Se discordas desta atitude de precaução - e é legítimo fazê-lo -, que é também de responsabilidade histórica para impedir que o projecto fique pelo caminho, eu também discordo da atitude de oportunismo que sustenta a adesão de muitos ao referendo, apenas para terem mais uma oportunidade para se oporem pela milionésima vez ao projecto europeu, porque muitos desses são os mesmos que desde o início nunca se identificaram com ele e sempre o denegriram (a conversa de sermos os "vassalos dos grandes", etc. à la Jerónimo; está-se mesmo a ver que era a Alemanha e a França que deviam ser os vassalos dos países pequenos...; e estou mesmo a ver: se há referendo e ganha o 'Sim' com menos de 50% de participação, depois já virão dizer que é preciso outro, porque não se atingiu o nível de participação mínima, etc. :)).

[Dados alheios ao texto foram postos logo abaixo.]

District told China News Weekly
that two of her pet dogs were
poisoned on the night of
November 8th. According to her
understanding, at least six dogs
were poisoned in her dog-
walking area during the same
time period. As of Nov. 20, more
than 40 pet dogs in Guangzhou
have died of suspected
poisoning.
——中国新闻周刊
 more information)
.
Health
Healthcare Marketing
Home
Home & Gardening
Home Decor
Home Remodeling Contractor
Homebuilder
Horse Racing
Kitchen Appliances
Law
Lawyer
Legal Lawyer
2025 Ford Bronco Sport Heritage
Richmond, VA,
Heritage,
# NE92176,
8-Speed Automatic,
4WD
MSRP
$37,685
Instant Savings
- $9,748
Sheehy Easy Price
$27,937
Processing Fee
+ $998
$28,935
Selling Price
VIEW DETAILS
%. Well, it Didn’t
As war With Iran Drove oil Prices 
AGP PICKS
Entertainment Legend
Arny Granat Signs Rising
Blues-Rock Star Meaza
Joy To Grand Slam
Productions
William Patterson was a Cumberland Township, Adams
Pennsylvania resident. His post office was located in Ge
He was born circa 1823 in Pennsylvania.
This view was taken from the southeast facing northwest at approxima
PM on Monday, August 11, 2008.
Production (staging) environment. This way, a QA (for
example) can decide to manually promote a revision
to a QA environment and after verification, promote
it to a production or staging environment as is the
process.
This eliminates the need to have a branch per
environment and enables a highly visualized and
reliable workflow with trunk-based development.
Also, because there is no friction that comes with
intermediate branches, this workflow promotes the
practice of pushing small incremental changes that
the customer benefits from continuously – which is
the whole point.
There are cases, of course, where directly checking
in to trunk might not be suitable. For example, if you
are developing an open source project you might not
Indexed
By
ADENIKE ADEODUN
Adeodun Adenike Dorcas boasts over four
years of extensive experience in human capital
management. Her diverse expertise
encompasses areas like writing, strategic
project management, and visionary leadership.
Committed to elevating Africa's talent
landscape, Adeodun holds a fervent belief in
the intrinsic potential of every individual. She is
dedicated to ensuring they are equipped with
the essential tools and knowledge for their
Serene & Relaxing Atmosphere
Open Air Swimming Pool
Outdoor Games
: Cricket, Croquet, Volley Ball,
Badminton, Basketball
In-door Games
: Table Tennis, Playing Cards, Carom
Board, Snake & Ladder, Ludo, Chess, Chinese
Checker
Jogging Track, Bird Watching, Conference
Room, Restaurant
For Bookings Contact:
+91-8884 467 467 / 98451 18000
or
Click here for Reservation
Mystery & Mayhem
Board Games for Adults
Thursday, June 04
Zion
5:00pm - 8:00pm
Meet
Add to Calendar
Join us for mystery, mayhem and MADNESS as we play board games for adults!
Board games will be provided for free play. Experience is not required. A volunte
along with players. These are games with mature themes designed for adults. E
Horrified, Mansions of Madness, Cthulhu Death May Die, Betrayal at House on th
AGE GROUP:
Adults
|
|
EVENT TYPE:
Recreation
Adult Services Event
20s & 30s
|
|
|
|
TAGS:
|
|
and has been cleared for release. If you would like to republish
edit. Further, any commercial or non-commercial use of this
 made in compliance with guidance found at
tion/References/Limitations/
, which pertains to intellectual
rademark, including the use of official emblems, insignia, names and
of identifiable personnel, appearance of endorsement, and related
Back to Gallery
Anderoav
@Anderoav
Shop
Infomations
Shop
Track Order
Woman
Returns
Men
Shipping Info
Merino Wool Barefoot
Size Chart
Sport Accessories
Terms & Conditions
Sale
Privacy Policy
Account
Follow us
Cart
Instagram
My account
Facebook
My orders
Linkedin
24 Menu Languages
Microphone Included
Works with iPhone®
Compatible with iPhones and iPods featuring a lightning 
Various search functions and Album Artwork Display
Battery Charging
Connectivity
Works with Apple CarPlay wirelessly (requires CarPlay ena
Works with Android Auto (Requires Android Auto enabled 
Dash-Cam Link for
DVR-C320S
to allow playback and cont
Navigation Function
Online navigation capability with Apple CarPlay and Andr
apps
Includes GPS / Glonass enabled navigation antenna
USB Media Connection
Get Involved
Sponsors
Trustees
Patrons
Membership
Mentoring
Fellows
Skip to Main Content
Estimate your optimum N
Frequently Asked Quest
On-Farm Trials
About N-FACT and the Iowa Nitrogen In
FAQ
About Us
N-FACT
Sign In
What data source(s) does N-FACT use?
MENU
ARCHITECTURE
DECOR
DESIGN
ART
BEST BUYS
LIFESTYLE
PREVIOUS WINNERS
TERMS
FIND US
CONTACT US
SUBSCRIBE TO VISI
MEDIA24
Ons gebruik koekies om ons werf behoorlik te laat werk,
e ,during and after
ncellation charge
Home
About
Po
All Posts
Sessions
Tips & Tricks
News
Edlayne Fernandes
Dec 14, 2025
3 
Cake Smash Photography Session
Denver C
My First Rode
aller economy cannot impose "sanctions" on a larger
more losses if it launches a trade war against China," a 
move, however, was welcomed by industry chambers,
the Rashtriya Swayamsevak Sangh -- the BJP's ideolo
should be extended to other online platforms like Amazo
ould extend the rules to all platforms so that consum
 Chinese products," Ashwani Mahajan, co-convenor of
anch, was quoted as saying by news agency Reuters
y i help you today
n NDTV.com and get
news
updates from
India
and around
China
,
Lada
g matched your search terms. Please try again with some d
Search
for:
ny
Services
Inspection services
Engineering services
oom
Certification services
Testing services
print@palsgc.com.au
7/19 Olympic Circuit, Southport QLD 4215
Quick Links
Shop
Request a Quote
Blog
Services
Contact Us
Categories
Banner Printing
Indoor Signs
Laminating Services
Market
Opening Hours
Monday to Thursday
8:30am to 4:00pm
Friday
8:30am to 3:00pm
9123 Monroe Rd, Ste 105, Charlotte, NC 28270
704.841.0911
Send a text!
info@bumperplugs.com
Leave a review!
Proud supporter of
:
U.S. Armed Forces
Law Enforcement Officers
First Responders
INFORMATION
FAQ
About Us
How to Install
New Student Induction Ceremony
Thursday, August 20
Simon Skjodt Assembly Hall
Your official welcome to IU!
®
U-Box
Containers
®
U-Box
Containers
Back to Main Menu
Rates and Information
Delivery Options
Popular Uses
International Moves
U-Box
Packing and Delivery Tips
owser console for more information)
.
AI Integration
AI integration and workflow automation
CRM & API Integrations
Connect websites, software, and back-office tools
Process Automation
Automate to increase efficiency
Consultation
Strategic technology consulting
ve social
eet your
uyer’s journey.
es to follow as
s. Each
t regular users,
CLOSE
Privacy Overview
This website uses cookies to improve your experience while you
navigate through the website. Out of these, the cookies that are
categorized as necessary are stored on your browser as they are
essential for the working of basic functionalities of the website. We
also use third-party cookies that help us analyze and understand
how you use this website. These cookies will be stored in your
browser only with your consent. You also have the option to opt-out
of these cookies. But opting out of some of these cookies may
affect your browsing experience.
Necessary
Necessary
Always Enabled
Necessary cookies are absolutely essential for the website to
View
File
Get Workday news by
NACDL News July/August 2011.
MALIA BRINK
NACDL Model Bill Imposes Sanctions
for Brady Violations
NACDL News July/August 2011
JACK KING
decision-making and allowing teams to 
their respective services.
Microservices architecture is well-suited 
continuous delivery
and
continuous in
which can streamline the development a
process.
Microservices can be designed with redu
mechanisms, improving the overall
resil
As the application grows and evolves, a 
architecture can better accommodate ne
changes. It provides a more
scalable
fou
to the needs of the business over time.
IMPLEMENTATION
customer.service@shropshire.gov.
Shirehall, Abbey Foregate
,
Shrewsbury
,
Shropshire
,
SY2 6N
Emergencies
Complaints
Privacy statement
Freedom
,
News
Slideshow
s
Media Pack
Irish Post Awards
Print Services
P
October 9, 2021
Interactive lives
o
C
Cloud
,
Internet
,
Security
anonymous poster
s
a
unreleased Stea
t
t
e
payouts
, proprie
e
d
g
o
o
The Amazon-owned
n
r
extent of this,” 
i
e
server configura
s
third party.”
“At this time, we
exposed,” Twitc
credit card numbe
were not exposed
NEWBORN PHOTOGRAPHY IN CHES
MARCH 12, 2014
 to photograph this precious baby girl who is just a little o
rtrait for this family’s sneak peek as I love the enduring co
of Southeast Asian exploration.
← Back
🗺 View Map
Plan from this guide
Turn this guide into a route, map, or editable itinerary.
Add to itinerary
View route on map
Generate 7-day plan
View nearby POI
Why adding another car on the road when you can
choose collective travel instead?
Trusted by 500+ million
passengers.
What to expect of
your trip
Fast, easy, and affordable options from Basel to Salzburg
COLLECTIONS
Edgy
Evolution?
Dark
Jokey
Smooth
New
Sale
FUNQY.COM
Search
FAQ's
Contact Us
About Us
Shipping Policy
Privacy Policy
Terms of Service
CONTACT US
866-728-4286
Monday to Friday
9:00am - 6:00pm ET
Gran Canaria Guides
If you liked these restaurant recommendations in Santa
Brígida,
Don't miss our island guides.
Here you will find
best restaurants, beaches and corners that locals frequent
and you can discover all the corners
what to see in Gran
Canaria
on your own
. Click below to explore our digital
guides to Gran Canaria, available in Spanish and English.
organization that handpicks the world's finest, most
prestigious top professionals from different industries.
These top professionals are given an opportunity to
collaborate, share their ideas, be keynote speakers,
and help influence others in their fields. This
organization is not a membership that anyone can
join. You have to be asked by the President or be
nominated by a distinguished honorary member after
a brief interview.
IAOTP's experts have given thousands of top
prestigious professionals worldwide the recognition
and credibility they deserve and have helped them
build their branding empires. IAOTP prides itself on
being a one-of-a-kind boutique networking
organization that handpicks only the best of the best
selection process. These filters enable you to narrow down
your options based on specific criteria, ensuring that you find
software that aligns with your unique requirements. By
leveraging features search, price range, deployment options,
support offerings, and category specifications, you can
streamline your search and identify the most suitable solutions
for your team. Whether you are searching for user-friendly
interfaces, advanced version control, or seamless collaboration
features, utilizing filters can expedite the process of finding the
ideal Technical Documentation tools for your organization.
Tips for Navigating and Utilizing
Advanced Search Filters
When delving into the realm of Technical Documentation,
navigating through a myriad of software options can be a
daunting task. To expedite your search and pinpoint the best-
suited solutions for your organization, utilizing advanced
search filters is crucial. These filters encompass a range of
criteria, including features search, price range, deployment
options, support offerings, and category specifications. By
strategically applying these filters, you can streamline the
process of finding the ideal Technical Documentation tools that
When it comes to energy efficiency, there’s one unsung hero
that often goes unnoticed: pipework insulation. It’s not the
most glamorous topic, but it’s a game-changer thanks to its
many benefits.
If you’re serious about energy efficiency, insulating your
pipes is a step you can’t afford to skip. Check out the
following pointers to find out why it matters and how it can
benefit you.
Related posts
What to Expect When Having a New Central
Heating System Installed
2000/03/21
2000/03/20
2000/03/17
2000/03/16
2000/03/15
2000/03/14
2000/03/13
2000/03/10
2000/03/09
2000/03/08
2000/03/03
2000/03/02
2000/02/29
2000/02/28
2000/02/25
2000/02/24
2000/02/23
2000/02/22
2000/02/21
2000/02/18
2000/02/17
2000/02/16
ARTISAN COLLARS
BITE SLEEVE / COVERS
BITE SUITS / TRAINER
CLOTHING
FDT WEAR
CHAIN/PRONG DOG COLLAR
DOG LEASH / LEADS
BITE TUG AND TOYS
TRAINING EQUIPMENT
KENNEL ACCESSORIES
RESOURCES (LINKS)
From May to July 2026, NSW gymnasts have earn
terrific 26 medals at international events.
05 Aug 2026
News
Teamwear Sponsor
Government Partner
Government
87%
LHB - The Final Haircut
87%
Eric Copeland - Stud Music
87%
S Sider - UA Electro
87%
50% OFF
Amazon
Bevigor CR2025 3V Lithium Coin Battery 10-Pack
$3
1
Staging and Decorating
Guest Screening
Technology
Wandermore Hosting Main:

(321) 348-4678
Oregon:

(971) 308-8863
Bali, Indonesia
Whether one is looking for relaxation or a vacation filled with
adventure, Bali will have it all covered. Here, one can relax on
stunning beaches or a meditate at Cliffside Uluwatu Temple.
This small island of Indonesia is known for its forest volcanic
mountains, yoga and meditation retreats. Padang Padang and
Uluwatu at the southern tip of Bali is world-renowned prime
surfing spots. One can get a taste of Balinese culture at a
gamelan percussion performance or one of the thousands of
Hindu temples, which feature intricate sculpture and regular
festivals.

Os referendos servem a maior parte das vezes para a classe política não ter que assumir a coragem das decisões, entregando-a ao eleitorado (vide o caso do aborto); neste caso, passa-se o inverso. A Europa precisa urgentemente que passemos esta fase para que as regras do jogo fiquem definitivamente adaptadas aos 27 países. Se queremos que um contra-poder aos EUA e aos projectos de globalização neo-liberal, é simples: precisamos de uma Europa que funcione.